## Work request
Would you repeat word for word the lines of the listing that follows, from the one with "pyautogui.write('Lightning:[/b][/good] Lightni')" up to and including the one with "pyautogui.write('ng jumps to ')", and leave out the images?

## Excerpted data
· · · · ·

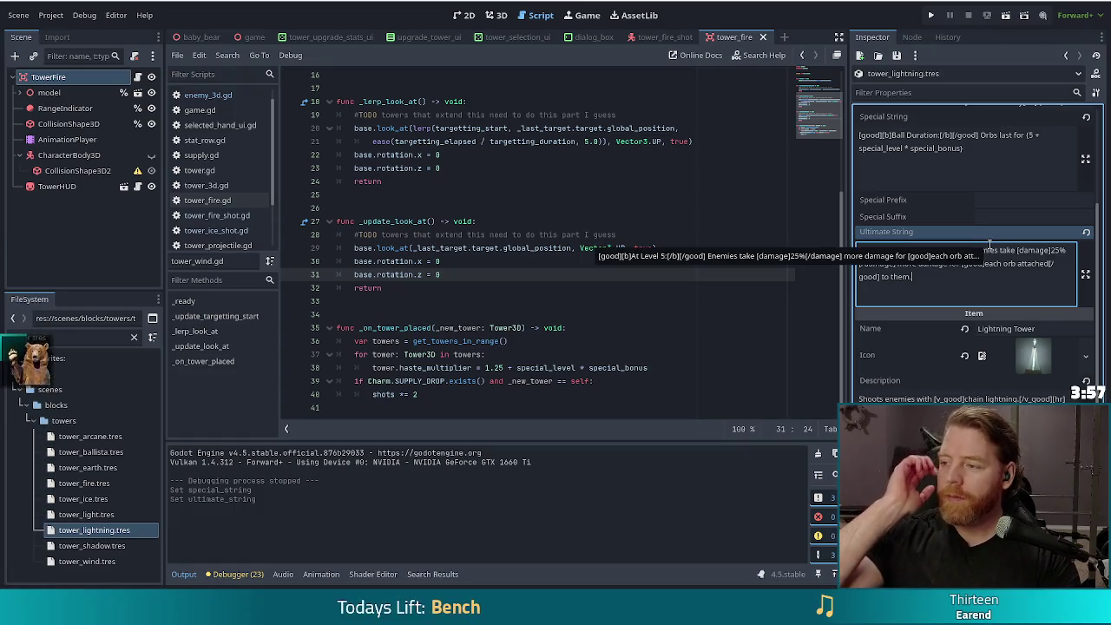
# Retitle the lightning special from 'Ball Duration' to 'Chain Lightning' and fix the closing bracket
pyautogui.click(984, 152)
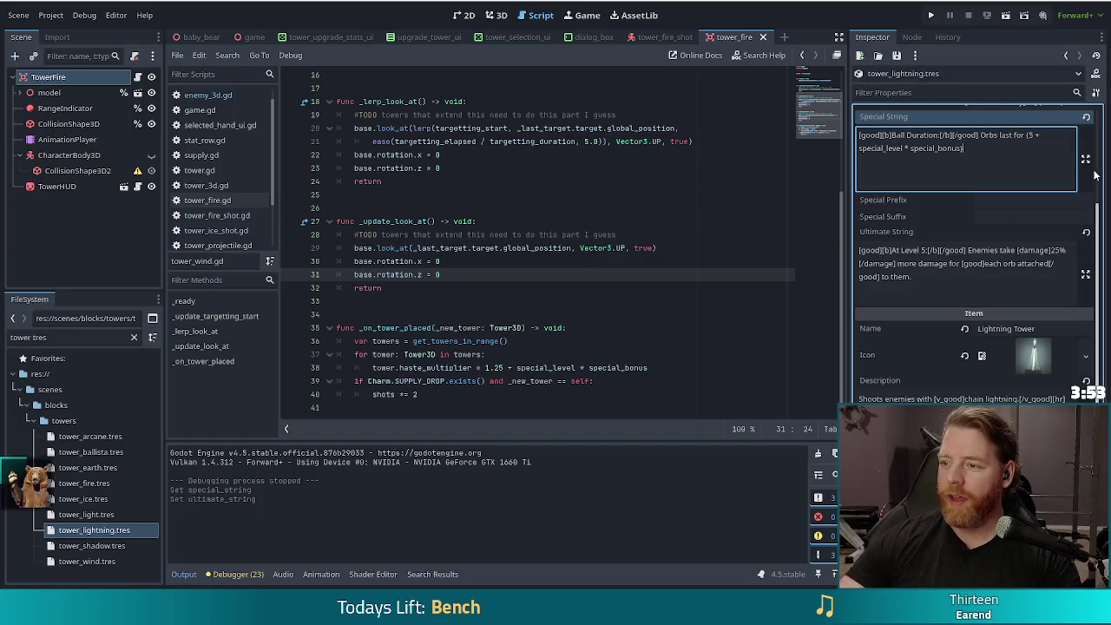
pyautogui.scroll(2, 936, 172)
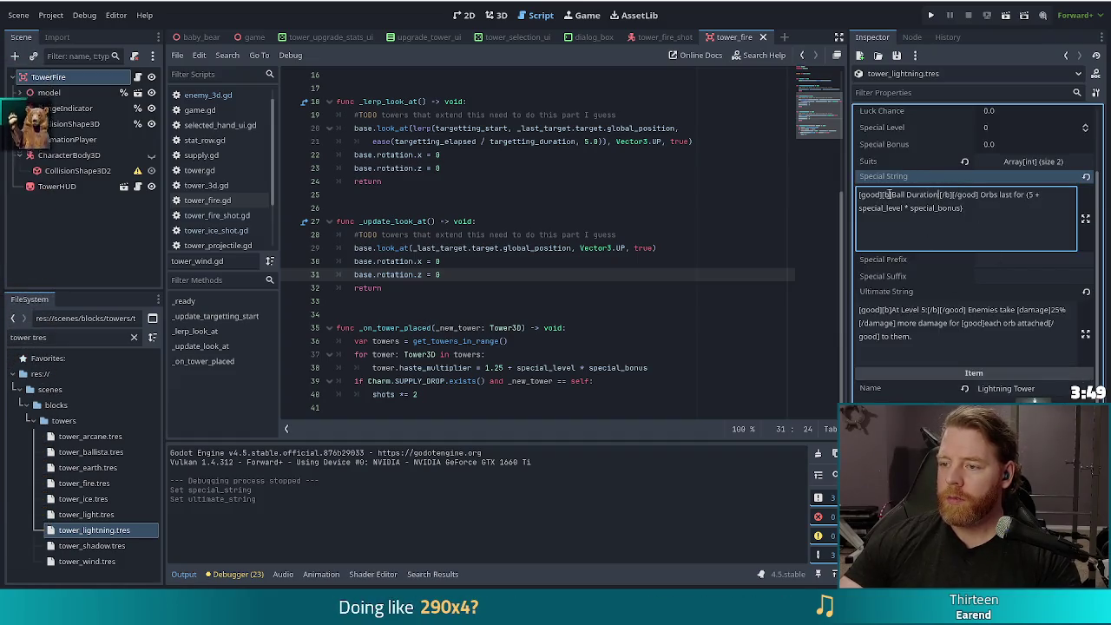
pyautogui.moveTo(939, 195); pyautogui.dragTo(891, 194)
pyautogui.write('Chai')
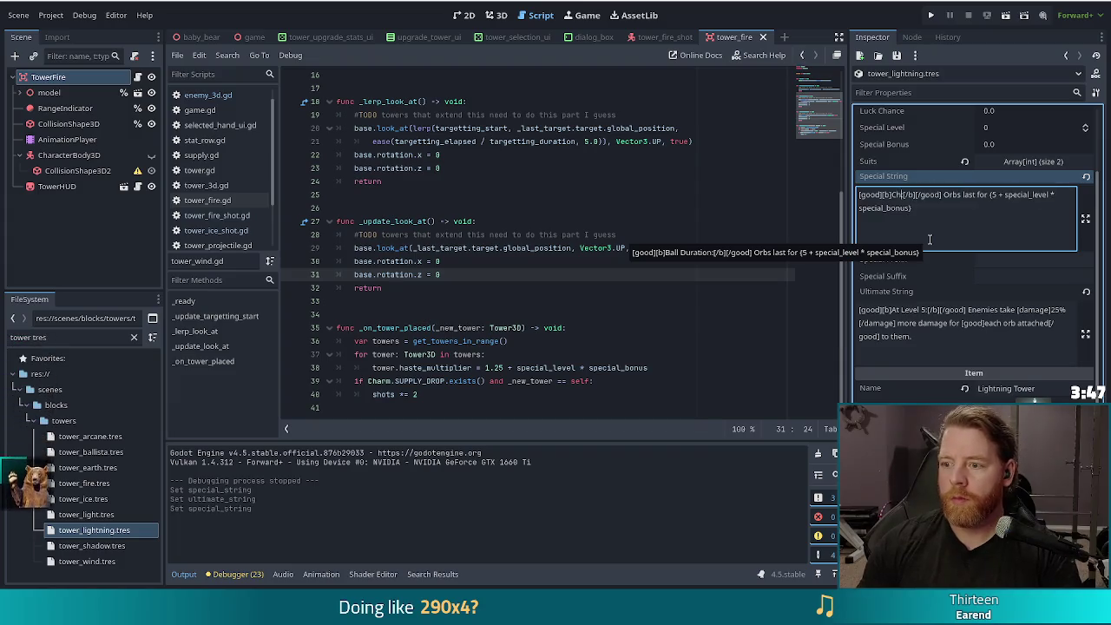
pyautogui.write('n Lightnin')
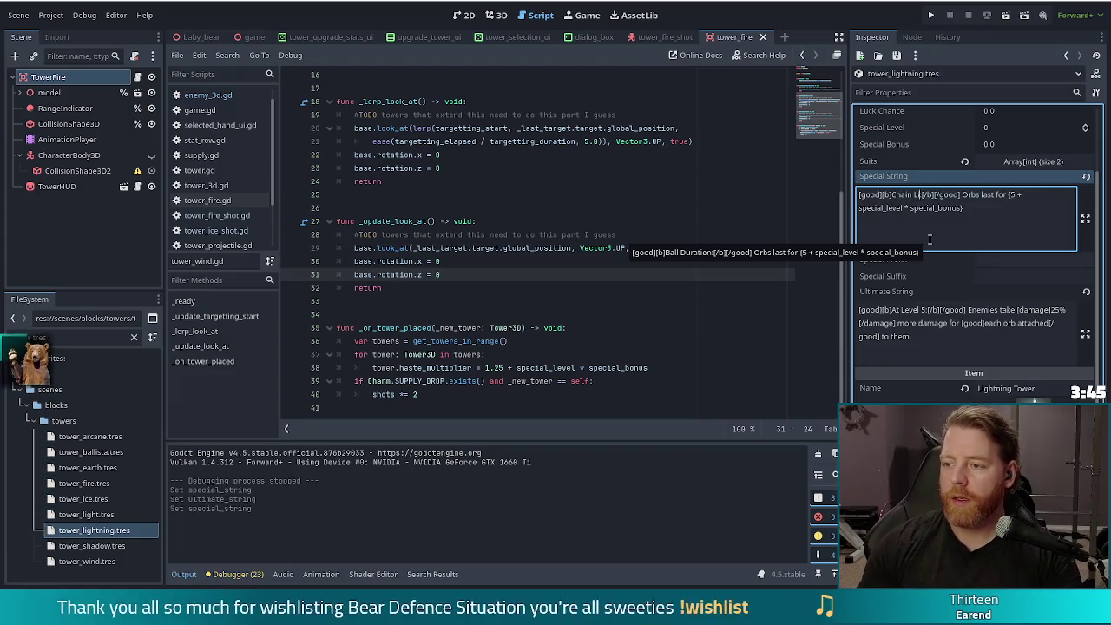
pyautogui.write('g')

· · · · ·

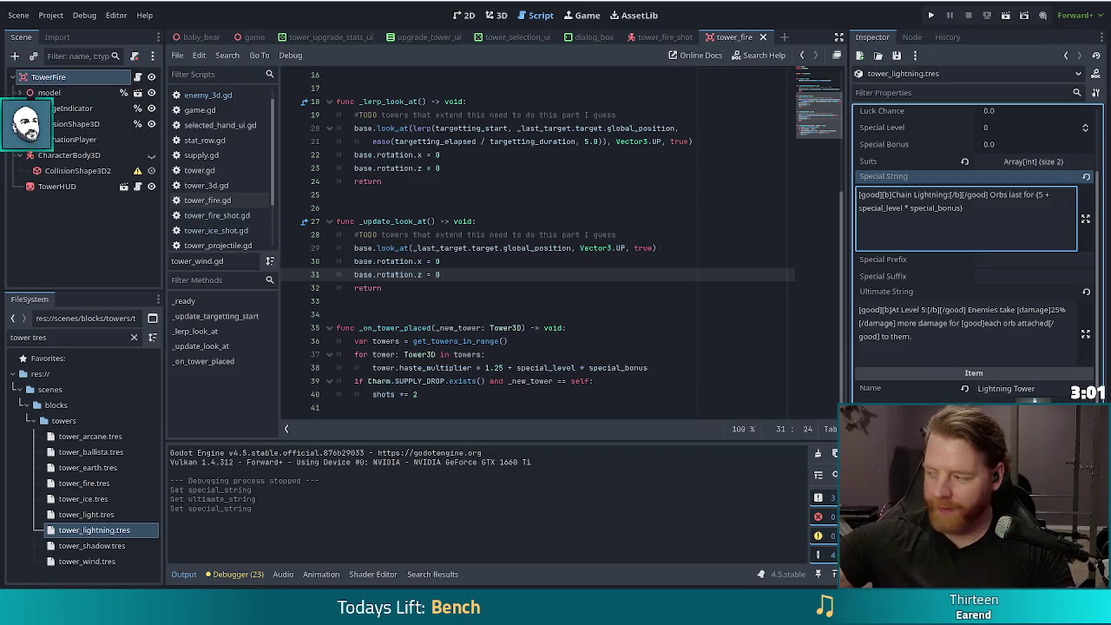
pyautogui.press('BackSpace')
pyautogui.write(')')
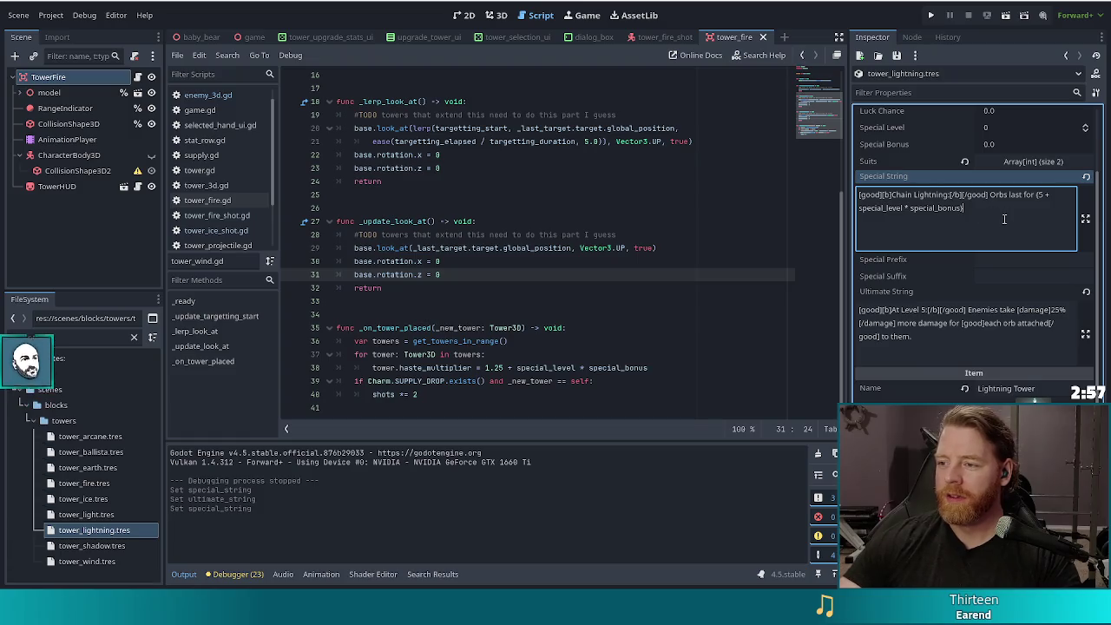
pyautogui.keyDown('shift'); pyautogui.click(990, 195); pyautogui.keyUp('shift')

· · · · ·

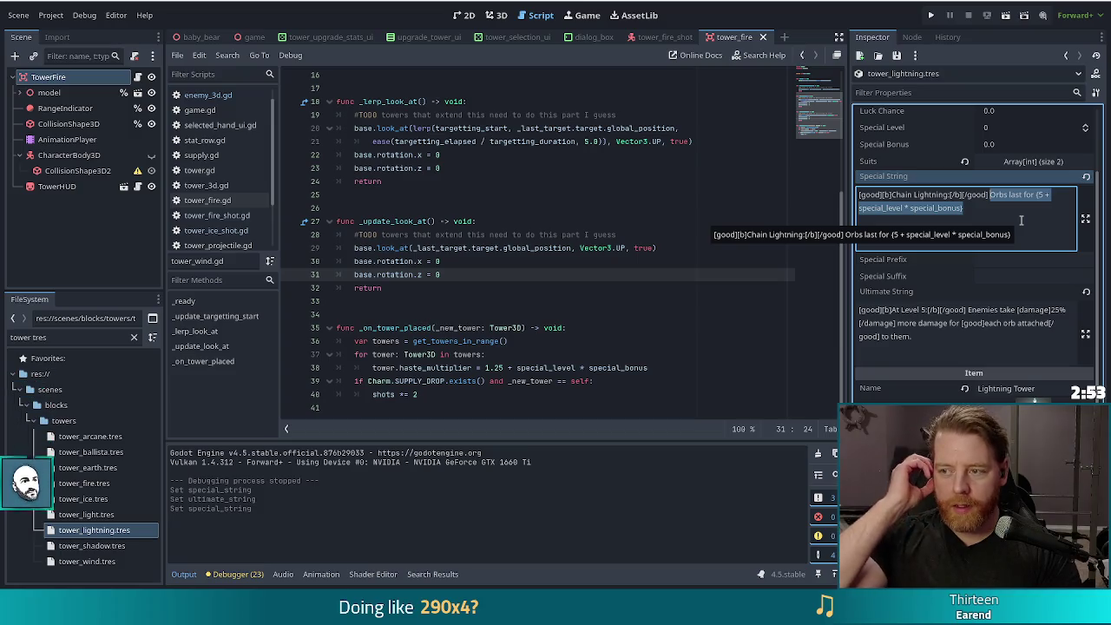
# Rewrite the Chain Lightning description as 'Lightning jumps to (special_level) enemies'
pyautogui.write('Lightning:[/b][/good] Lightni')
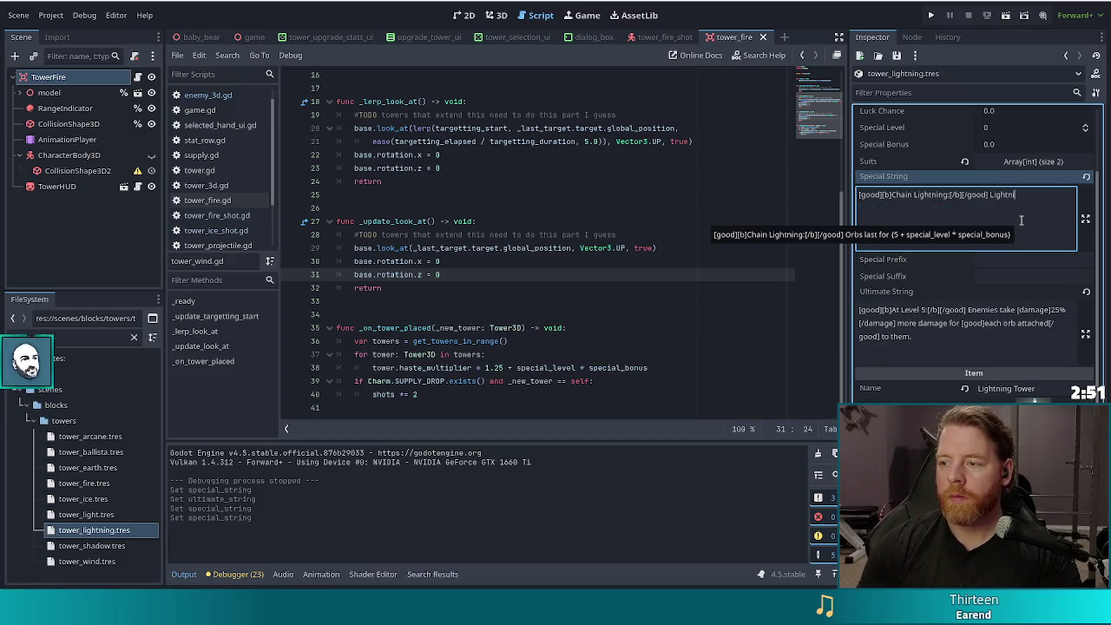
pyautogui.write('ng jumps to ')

· · · · ·

## Solution to this task
pyautogui.write('Lightning:[/b][/good] Lightni')
pyautogui.write('ng jumps to ')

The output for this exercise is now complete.